Da mesma forma, é inaceitável que, com o afastamento expresso da Lei nº 9.099/95 pelo art. 41 da Lei nº 11.340/2006, apenas pela previsão de representação genérica como uma das medidas a serem adotadas na delegacia de polícia, possamos pensar que o crime de lesão corporal leve continua a ser de ação pública condicionada à representação da vítima.

Fica claro, no nosso entendimento, que a nova lei afastou por completo a Lei nº 9.099/95, restaurando a incondicionalidade para o processamento das lesões corporais leves, não precisando o Ministério Público de autorização da vítima para promover a ação penal.

Em simpósio realizado nos dias 28 e 29 de julho de 2007, reunindo Promotores e Procuradores de Justiça do Estado de Minas Gerais, foi, por maioria dos presentes, decidido que o afastamento do art. 41 da Lei nº 9.099/95 dos crimes de violência doméstica apenas se refere ao afastamento dos institutos despenalizadores, bem como o rito processual, não modificando a ação penal nos crimes de lesão corporal leve, que dependeriam de representação da vítima. Nesse ponto, entendemos de forma diversa, porque o legislador, ao nosso ver, quis realmente dar ao caso um tratamento mais rigoroso, retirando da alçada da vítima o poder de decidir pelo processamento ou não do caso em que sofreu de violência doméstica e lesão corporal. Ocorre que, no nosso modesto entendimento, quando o art. 88 da Lei nº 9.099/95 introduz a necessidade de representação nos crimes de lesão corporal leve, ele trata exatamente de instituto despenalizador, uma vez que, vencido o prazo decadencial de seis meses, não pode mais o agressor ser processado criminalmente. Trata-se, portanto, de um instituto despenalizador, afastado dos casos de violência doméstica, conforme amplamente discutido no simpósio mineiro. Assim, mesmo se entendendo que estão afastados os institutos despenalizadores, afastada também a hipótese de se exigir a representação da vítima nos casos de crime de lesão corporal leve quando se tratar de violência doméstica.

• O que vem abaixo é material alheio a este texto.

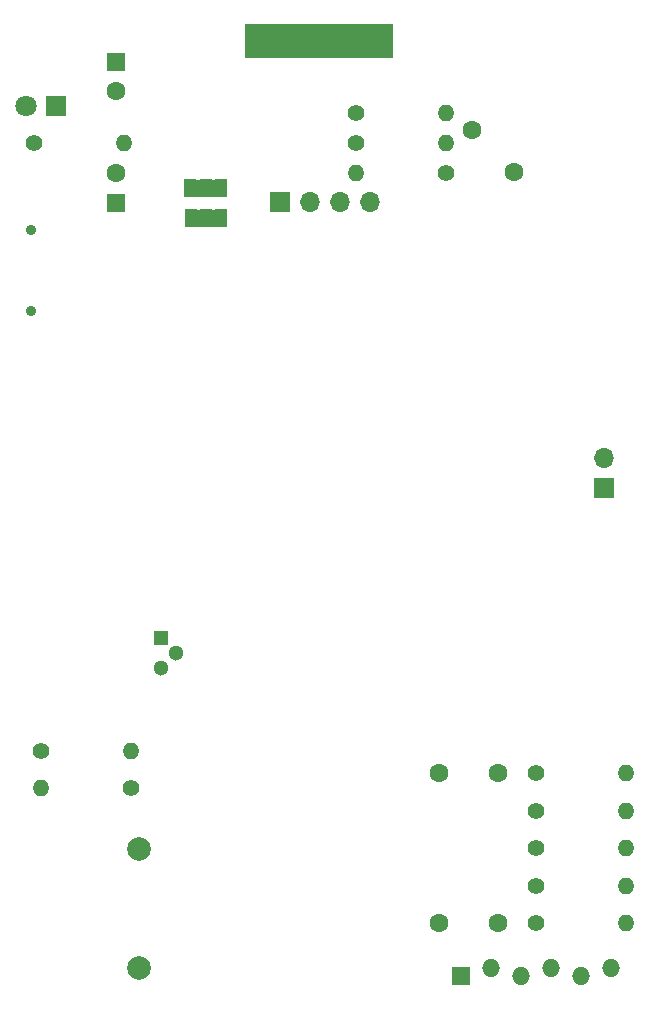
<source format=gbr>
%TF.GenerationSoftware,KiCad,Pcbnew,9.0.0*%
%TF.CreationDate,2025-08-10T17:42:25-03:00*%
%TF.ProjectId,BadgeGaroa_r2,42616467-6547-4617-926f-615f72322e6b,rev?*%
%TF.SameCoordinates,Original*%
%TF.FileFunction,Soldermask,Bot*%
%TF.FilePolarity,Negative*%
%FSLAX46Y46*%
G04 Gerber Fmt 4.6, Leading zero omitted, Abs format (unit mm)*
G04 Created by KiCad (PCBNEW 9.0.0) date 2025-08-10 17:42:25*
%MOMM*%
%LPD*%
G01*
G04 APERTURE LIST*
G04 Aperture macros list*
%AMRoundRect*
0 Rectangle with rounded corners*
0 $1 Rounding radius*
0 $2 $3 $4 $5 $6 $7 $8 $9 X,Y pos of 4 corners*
0 Add a 4 corners polygon primitive as box body*
4,1,4,$2,$3,$4,$5,$6,$7,$8,$9,$2,$3,0*
0 Add four circle primitives for the rounded corners*
1,1,$1+$1,$2,$3*
1,1,$1+$1,$4,$5*
1,1,$1+$1,$6,$7*
1,1,$1+$1,$8,$9*
0 Add four rect primitives between the rounded corners*
20,1,$1+$1,$2,$3,$4,$5,0*
20,1,$1+$1,$4,$5,$6,$7,0*
20,1,$1+$1,$6,$7,$8,$9,0*
20,1,$1+$1,$8,$9,$2,$3,0*%
G04 Aperture macros list end*
%ADD10C,0.000000*%
%ADD11R,1.700000X1.700000*%
%ADD12O,1.700000X1.700000*%
%ADD13R,1.300000X1.300000*%
%ADD14C,1.300000*%
%ADD15C,1.400000*%
%ADD16O,1.400000X1.400000*%
%ADD17C,1.600000*%
%ADD18C,0.900000*%
%ADD19R,1.600000X1.600000*%
%ADD20RoundRect,0.056000X-6.244000X-1.344000X6.244000X-1.344000X6.244000X1.344000X-6.244000X1.344000X0*%
%ADD21R,1.524000X1.524000*%
%ADD22O,1.524000X1.524000*%
%ADD23C,2.000000*%
%ADD24R,1.000000X1.500000*%
%ADD25R,1.800000X1.800000*%
%ADD26C,1.800000*%
G04 APERTURE END LIST*
D10*
%TO.C,JP3*%
G36*
X84336000Y-52108801D02*
G01*
X82736000Y-52108801D01*
X82736000Y-50608799D01*
X84336000Y-50608799D01*
X84336000Y-52108801D01*
G37*
%TO.C,JP2*%
G36*
X84366000Y-54648801D02*
G01*
X82766000Y-54648801D01*
X82766000Y-53148799D01*
X84366000Y-53148799D01*
X84366000Y-54648801D01*
G37*
%TD*%
D11*
%TO.C,OLED1*%
X89799000Y-52501800D03*
D12*
X92339000Y-52501800D03*
X94878999Y-52501800D03*
X97419000Y-52501800D03*
%TD*%
D13*
%TO.C,Q1*%
X79756000Y-89428800D03*
D14*
X81026000Y-90708800D03*
X79756000Y-91968800D03*
%TD*%
D15*
%TO.C,R7*%
X111506000Y-107238800D03*
D16*
X119126000Y-107238800D03*
%TD*%
D15*
%TO.C,R14*%
X96266000Y-47548800D03*
D16*
X103886000Y-47548800D03*
%TD*%
D17*
%TO.C,C4*%
X108291000Y-100888800D03*
X103291000Y-100888800D03*
%TD*%
D18*
%TO.C,SW5*%
X68751000Y-54903800D03*
X68751000Y-61703800D03*
%TD*%
D15*
%TO.C,R5*%
X111506000Y-110413800D03*
D16*
X119126000Y-110413800D03*
%TD*%
D19*
%TO.C,C6*%
X75946000Y-52588800D03*
D17*
X75946000Y-50088800D03*
%TD*%
D15*
%TO.C,R8*%
X111506000Y-100888800D03*
D16*
X119126000Y-100888800D03*
%TD*%
D19*
%TO.C,C7*%
X75946000Y-40628687D03*
D17*
X75946000Y-43128687D03*
%TD*%
D15*
%TO.C,R10*%
X77216000Y-102158800D03*
D16*
X69596000Y-102158800D03*
%TD*%
D15*
%TO.C,R6*%
X68961000Y-47548800D03*
D16*
X76581000Y-47548800D03*
%TD*%
D20*
%TO.C,H1*%
X93101000Y-38832800D03*
%TD*%
D21*
%TO.C,P2*%
X105156000Y-118033800D03*
D22*
X107696000Y-117398800D03*
X110236000Y-118033800D03*
X112776000Y-117398800D03*
X115316000Y-118033800D03*
X117856000Y-117398800D03*
%TD*%
D23*
%TO.C,J2*%
X77871000Y-117318799D03*
X77861000Y-107258800D03*
%TD*%
D15*
%TO.C,R9*%
X69596000Y-98983800D03*
D16*
X77216000Y-98983800D03*
%TD*%
D15*
%TO.C,R3*%
X111506000Y-113588800D03*
D16*
X119126000Y-113588800D03*
%TD*%
D17*
%TO.C,C5*%
X108291000Y-113588800D03*
X103291000Y-113588800D03*
%TD*%
%TO.C,C1*%
X109601000Y-49951567D03*
X106065466Y-46416033D03*
%TD*%
D15*
%TO.C,R11*%
X103886000Y-50088800D03*
D16*
X96266000Y-50088800D03*
%TD*%
D15*
%TO.C,R15*%
X96266000Y-45008800D03*
D16*
X103886000Y-45008800D03*
%TD*%
D15*
%TO.C,R4*%
X111506000Y-104063800D03*
D16*
X119126000Y-104063800D03*
%TD*%
D11*
%TO.C,P1*%
X117221000Y-76758800D03*
D12*
X117221000Y-74218800D03*
%TD*%
D24*
%TO.C,JP3*%
X84836000Y-51358800D03*
X83536000Y-51358800D03*
X82236000Y-51358800D03*
%TD*%
%TO.C,JP2*%
X82266000Y-53898800D03*
X83566000Y-53898800D03*
X84866000Y-53898800D03*
%TD*%
D25*
%TO.C,LD1*%
X70871000Y-44413800D03*
D26*
X68331000Y-44413800D03*
%TD*%
M02*

</source>
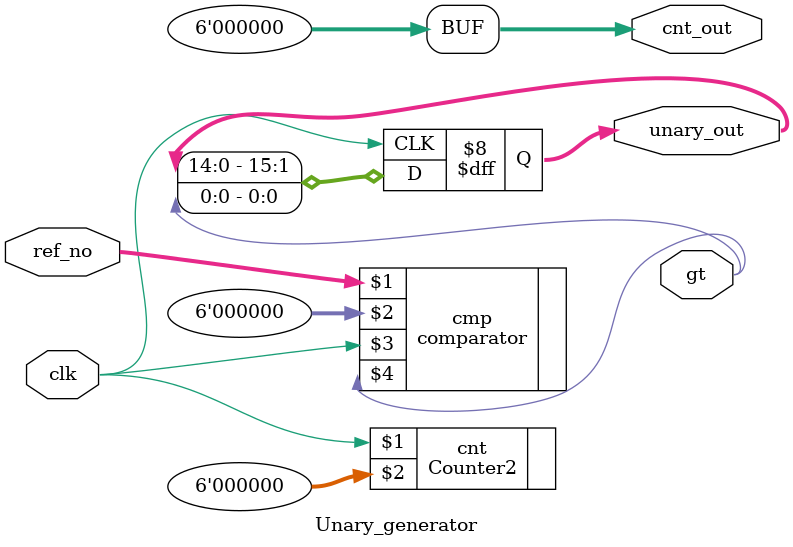
<source format=sv>
module Unary_generator (clk,ref_no,unary_out,cnt_out,gt);
input clk;
input [5:0] ref_no;
output reg [15:0] unary_out = 0 ;

output reg [5:0] cnt_out = 6'b0;
output gt;

//always @(posedge clk) begin
	Counter2 cnt(clk,cnt_out);
//end
//always @(posedge clk) begin
	comparator cmp(ref_no,cnt_out,clk,gt);
//end
always @(posedge clk) begin
      if (cnt_out == 17)
            unary_out = 16'b0;
      else
	       unary_out = {unary_out[14:0] ,gt}; 
end
/*
always @(negedge clk) begin
    if (cnt_out == 17)
            unary_out = 16'b0;
end
*/
endmodule



 
 


</source>
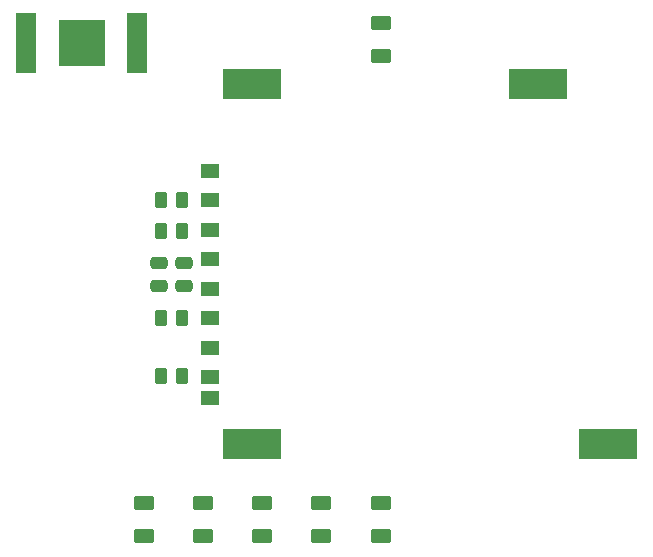
<source format=gbr>
%TF.GenerationSoftware,KiCad,Pcbnew,7.0.8-7.0.8~ubuntu23.04.1*%
%TF.CreationDate,2023-11-12T10:14:10+00:00*%
%TF.ProjectId,USTSIPIN02,55535453-4950-4494-9e30-322e6b696361,02A*%
%TF.SameCoordinates,Original*%
%TF.FileFunction,Paste,Top*%
%TF.FilePolarity,Positive*%
%FSLAX46Y46*%
G04 Gerber Fmt 4.6, Leading zero omitted, Abs format (unit mm)*
G04 Created by KiCad (PCBNEW 7.0.8-7.0.8~ubuntu23.04.1) date 2023-11-12 10:14:10*
%MOMM*%
%LPD*%
G01*
G04 APERTURE LIST*
G04 Aperture macros list*
%AMRoundRect*
0 Rectangle with rounded corners*
0 $1 Rounding radius*
0 $2 $3 $4 $5 $6 $7 $8 $9 X,Y pos of 4 corners*
0 Add a 4 corners polygon primitive as box body*
4,1,4,$2,$3,$4,$5,$6,$7,$8,$9,$2,$3,0*
0 Add four circle primitives for the rounded corners*
1,1,$1+$1,$2,$3*
1,1,$1+$1,$4,$5*
1,1,$1+$1,$6,$7*
1,1,$1+$1,$8,$9*
0 Add four rect primitives between the rounded corners*
20,1,$1+$1,$2,$3,$4,$5,0*
20,1,$1+$1,$4,$5,$6,$7,0*
20,1,$1+$1,$6,$7,$8,$9,0*
20,1,$1+$1,$8,$9,$2,$3,0*%
G04 Aperture macros list end*
%ADD10RoundRect,0.250000X-0.262500X-0.450000X0.262500X-0.450000X0.262500X0.450000X-0.262500X0.450000X0*%
%ADD11RoundRect,0.250000X-0.625000X0.375000X-0.625000X-0.375000X0.625000X-0.375000X0.625000X0.375000X0*%
%ADD12RoundRect,0.250000X0.475000X-0.250000X0.475000X0.250000X-0.475000X0.250000X-0.475000X-0.250000X0*%
%ADD13R,1.780000X5.080000*%
%ADD14R,3.960000X3.960000*%
%ADD15R,1.600000X1.200000*%
%ADD16R,5.000000X2.500000*%
G04 APERTURE END LIST*
D10*
%TO.C,R17*%
X149421841Y-92240527D03*
X151246841Y-92240527D03*
%TD*%
%TO.C,R25*%
X149421841Y-107175727D03*
X151246841Y-107175727D03*
%TD*%
D11*
%TO.C,D9*%
X153026341Y-117916927D03*
X153026341Y-120716927D03*
%TD*%
D10*
%TO.C,R24*%
X149421841Y-102248127D03*
X151246841Y-102248127D03*
%TD*%
D11*
%TO.C,D7*%
X148026341Y-117916927D03*
X148026341Y-120716927D03*
%TD*%
D12*
%TO.C,C25*%
X151401141Y-99489727D03*
X151401141Y-97589727D03*
%TD*%
D11*
%TO.C,D4*%
X163026341Y-117916927D03*
X163026341Y-120716927D03*
%TD*%
D12*
%TO.C,C22*%
X149267541Y-99489727D03*
X149267541Y-97589727D03*
%TD*%
D11*
%TO.C,D3*%
X168026341Y-117916927D03*
X168026341Y-120716927D03*
%TD*%
%TO.C,D10*%
X168026341Y-77276927D03*
X168026341Y-80076927D03*
%TD*%
D10*
%TO.C,R18*%
X149421841Y-94831327D03*
X151246841Y-94831327D03*
%TD*%
D13*
%TO.C,BT1*%
X138014341Y-78930927D03*
X147414341Y-78930927D03*
D14*
X142714341Y-78930927D03*
%TD*%
D15*
%TO.C,J2*%
X153622341Y-92256927D03*
X153622341Y-94756927D03*
X153622341Y-97256927D03*
X153622341Y-99756927D03*
X153622341Y-102256927D03*
X153622341Y-104756927D03*
X153622341Y-107186927D03*
X153622341Y-108986927D03*
X153622341Y-89756927D03*
D16*
X157122341Y-82421927D03*
X157122341Y-112871927D03*
X181322341Y-82421927D03*
X187322341Y-112871927D03*
%TD*%
D11*
%TO.C,D8*%
X158026341Y-117916927D03*
X158026341Y-120716927D03*
%TD*%
M02*

</source>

Dito isso, torna-se óbvia a impossibilidade da aplicação da Lei nº 9099/96, inclusive quanto ao procedimento, às condições da ação e dos institutos despenalizadores e à transação penal, visto que todas as especificidades da Lei nº 9099/95 são privilégios inerentes à individuação da pena, típicos dos que cometem delitos de menor potencial ofensivo. São benefícios constitucionalmente garantidos aos que cometem crimes que não sejam considerados tipicamente como violência doméstica. Não se trata só de agravar a satisfação dos requisitos para sua concessão ou de atribuir condição particularmente mais gravosa, trata-se de individualização da pena de acordo com a gravidade do crime. A violência doméstica é reconhecidamente violação dos direitos humanos e, portanto, merece seja apenada de forma mais gravosa, não fazendo jus o agressor, no lar e na família, a benefícios reservados àqueles que cometem crimes de menor potencial ofensivo.


1)
JESUS, Damásio de. Código de processo penal comentado. 13 ed.